◆ **About this exercise**: For each line below that includes the word "through", make a copy.

◆ **Records**:
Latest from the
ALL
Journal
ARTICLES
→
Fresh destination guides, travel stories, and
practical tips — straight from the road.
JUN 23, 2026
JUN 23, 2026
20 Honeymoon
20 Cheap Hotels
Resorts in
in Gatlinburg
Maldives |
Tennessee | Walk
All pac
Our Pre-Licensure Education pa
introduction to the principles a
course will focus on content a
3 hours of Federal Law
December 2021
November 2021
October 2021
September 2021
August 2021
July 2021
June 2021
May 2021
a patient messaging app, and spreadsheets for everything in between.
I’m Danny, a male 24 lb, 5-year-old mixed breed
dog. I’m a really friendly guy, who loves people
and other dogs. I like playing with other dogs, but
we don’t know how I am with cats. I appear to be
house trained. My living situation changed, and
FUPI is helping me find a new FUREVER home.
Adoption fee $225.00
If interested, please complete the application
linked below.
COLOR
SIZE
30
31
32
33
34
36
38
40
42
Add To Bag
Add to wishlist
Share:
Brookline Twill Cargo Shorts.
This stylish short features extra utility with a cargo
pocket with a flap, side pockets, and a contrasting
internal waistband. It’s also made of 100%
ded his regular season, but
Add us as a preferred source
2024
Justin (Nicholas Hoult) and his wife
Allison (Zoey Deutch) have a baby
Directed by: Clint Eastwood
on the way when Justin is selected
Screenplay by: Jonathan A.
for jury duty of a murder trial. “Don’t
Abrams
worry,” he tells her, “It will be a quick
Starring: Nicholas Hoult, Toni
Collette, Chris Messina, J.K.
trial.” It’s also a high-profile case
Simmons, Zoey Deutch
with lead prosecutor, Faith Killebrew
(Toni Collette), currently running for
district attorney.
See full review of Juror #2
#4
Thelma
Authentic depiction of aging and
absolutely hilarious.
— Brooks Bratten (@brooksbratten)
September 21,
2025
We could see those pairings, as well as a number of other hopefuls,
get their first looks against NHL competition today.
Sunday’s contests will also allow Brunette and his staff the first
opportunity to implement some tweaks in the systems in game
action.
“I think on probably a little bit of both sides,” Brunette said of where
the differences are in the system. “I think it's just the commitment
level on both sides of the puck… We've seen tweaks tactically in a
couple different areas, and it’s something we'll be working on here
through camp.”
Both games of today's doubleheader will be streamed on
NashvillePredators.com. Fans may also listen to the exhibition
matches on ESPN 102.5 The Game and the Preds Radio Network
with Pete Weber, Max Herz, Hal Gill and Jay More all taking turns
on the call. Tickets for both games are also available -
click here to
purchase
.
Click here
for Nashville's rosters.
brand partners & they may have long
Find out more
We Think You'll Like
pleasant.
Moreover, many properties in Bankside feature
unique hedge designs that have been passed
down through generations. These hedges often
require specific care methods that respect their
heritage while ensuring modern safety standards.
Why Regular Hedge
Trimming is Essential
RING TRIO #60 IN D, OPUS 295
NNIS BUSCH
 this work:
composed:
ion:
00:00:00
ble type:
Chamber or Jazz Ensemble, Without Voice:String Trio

◆ **Final answer**:
through camp.”
down through generations. These hedges often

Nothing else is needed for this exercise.